Using the data beneath this instruction, retype only the lines from the one that contains "Document page, 1500x844 pixels." down to the one that contains "Identify the document", both included, exactly as they appear.

[Raw data]

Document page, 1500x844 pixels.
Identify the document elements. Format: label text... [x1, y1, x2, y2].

[/Raw data]
[Raw data]

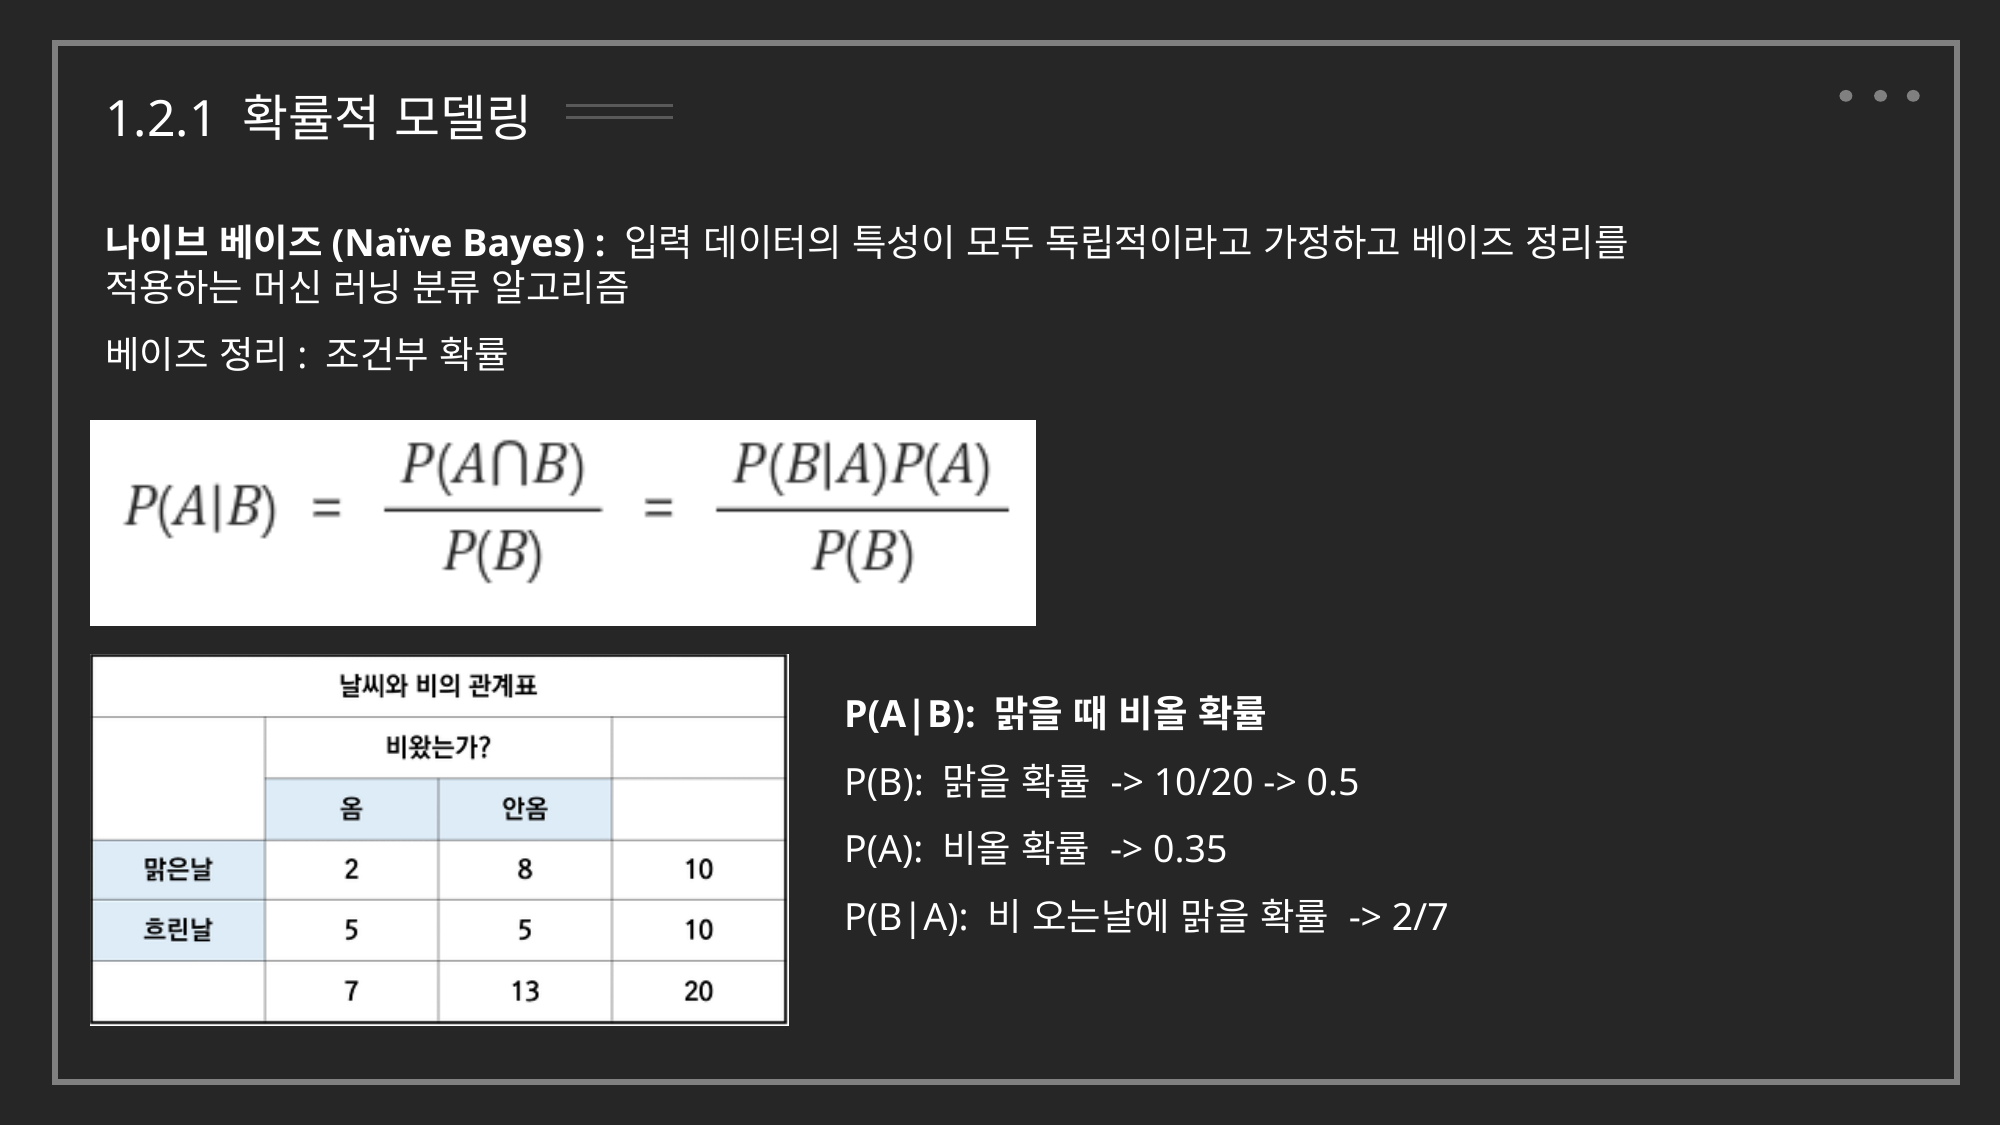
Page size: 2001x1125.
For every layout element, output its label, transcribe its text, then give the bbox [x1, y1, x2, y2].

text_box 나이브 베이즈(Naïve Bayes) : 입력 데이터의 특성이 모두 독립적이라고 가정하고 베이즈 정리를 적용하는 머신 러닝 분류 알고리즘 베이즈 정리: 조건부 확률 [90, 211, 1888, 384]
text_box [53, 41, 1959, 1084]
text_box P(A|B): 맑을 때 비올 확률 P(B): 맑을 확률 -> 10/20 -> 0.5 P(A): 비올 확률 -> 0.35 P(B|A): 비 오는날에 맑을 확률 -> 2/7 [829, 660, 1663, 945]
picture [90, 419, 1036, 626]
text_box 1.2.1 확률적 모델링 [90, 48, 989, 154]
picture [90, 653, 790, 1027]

[/Raw data]

## Problem solution
Document page, 1500x844 pixels.
Identify the document elements. Format: label text... [x1, y1, x2, y2].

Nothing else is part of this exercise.